▸ Recorded data:
═══

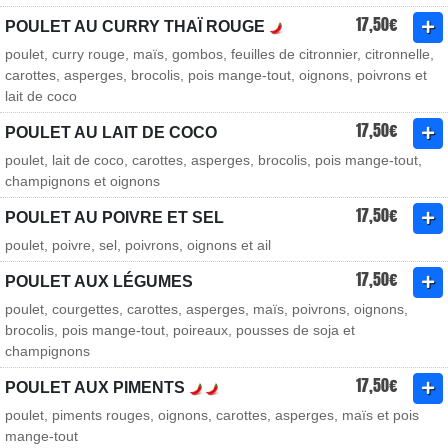
17,50€
POULET AU CURRY THAÏ ROUGE
poulet, curry rouge, maïs, gombos, feuilles de citronnier, citronnelle,
carottes, asperges, brocolis, pois mange-tout, oignons, poivrons et
lait de coco
17,50€
POULET AU LAIT DE COCO
poulet, lait de coco, carottes, asperges, brocolis, pois mange-tout,
champignons et oignons
17,50€
POULET AU POIVRE ET SEL
poulet, poivre, sel, poivrons, oignons et ail
17,50€
POULET AUX LÉGUMES
poulet, courgettes, carottes, asperges, maïs, poivrons, oignons,
brocolis, pois mange-tout, poireaux, pousses de soja et
champignons
17,50€
POULET AUX PIMENTS
poulet, piments rouges, oignons, carottes, asperges, maïs et pois
mange-tout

═══

▸ WHAT THIS TASK INVOLVES: Whenever the word "mange" appears in a line above, copy that line.

▸ RESPONSE TO THIS TASK:
carottes, asperges, brocolis, pois mange-tout, oignons, poivrons et
poulet, lait de coco, carottes, asperges, brocolis, pois mange-tout,
brocolis, pois mange-tout, poireaux, pousses de soja et
mange-tout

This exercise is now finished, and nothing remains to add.